TASK STATEMENT:
The required output is the lines from the one with "制造的新战场。6月28日，工业和机器人巨头" through the end of the data, repeated verbatim, with no pictures included.

Collection entries:
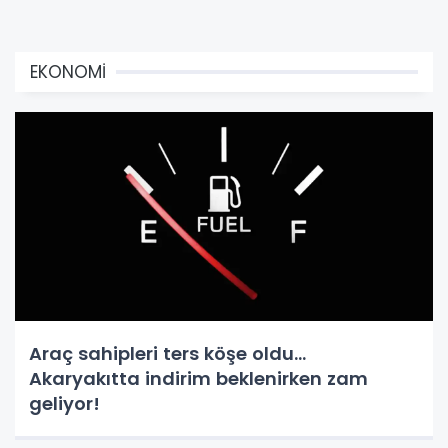
EKONOMİ
Araç sahipleri ters köşe oldu...
Akaryakıtta indirim beklenirken zam
geliyor!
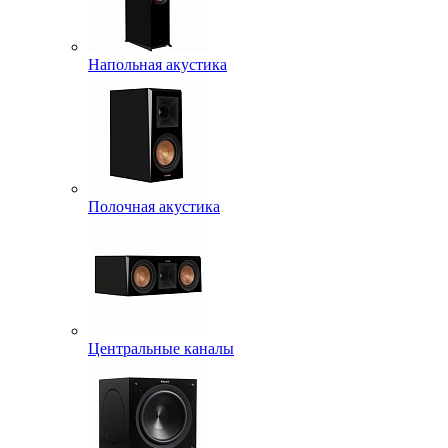
Напольная акустика
Полочная акустика
Центральные каналы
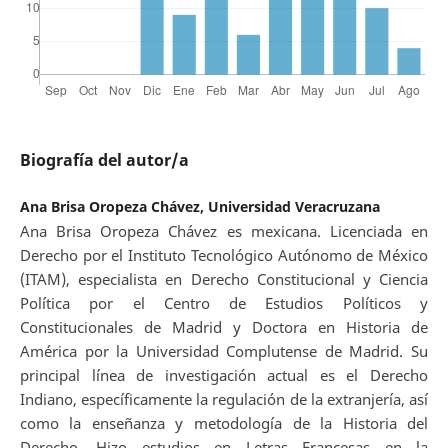
Biografía del autor/a
Ana Brisa Oropeza Chávez, Universidad Veracruzana
Ana Brisa Oropeza Chávez es mexicana. Licenciada en
Derecho por el Instituto Tecnológico Autónomo de México
(ITAM), especialista en Derecho Constitucional y Ciencia
Política por el Centro de Estudios Políticos y
Constitucionales de Madrid y Doctora en Historia de
América por la Universidad Complutense de Madrid. Su
principal línea de investigación actual es el Derecho
Indiano, específicamente la regulación de la extranjería, así
como la enseñanza y metodología de la Historia del
Derecho. Hizo estudios en Letras Francesas en la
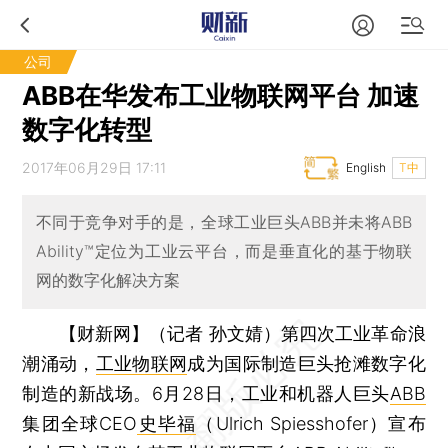
公司
ABB在华发布工业物联网平台 加速
数字化转型
2017年06月29日 17:11
English
T中
不同于竞争对手的是，全球工业巨头ABB并未将ABB
Ability™定位为工业云平台，而是垂直化的基于物联
网的数字化解决方案
【财新网】（记者 孙文婧）
第四次工业革命浪
潮涌动，
工业物联网
成为国际制造巨头抢滩数字化
制造的新战场。6月28日，工业和机器人巨头
ABB
集团全球CEO
史毕福
（Ulrich Spiesshofer）宣布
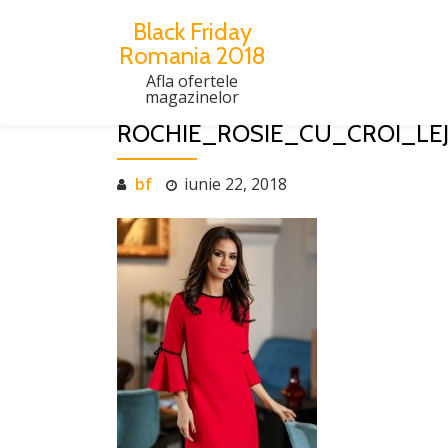
Black Friday
Romania 2018
Skip
to
Afla ofertele
magazinelor
content
ROCHIE_ROSIE_CU_CROI_LEJ
bf
iunie 22, 2018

THE ANSWER:
制造的新战场。6月28日，工业和机器人巨头
ABB
集团全球CEO
史毕福
（Ulrich Spiesshofer）宣布
Black Friday
Romania 2018
Skip
to
Afla ofertele
magazinelor
content
ROCHIE_ROSIE_CU_CROI_LEJ
bf
iunie 22, 2018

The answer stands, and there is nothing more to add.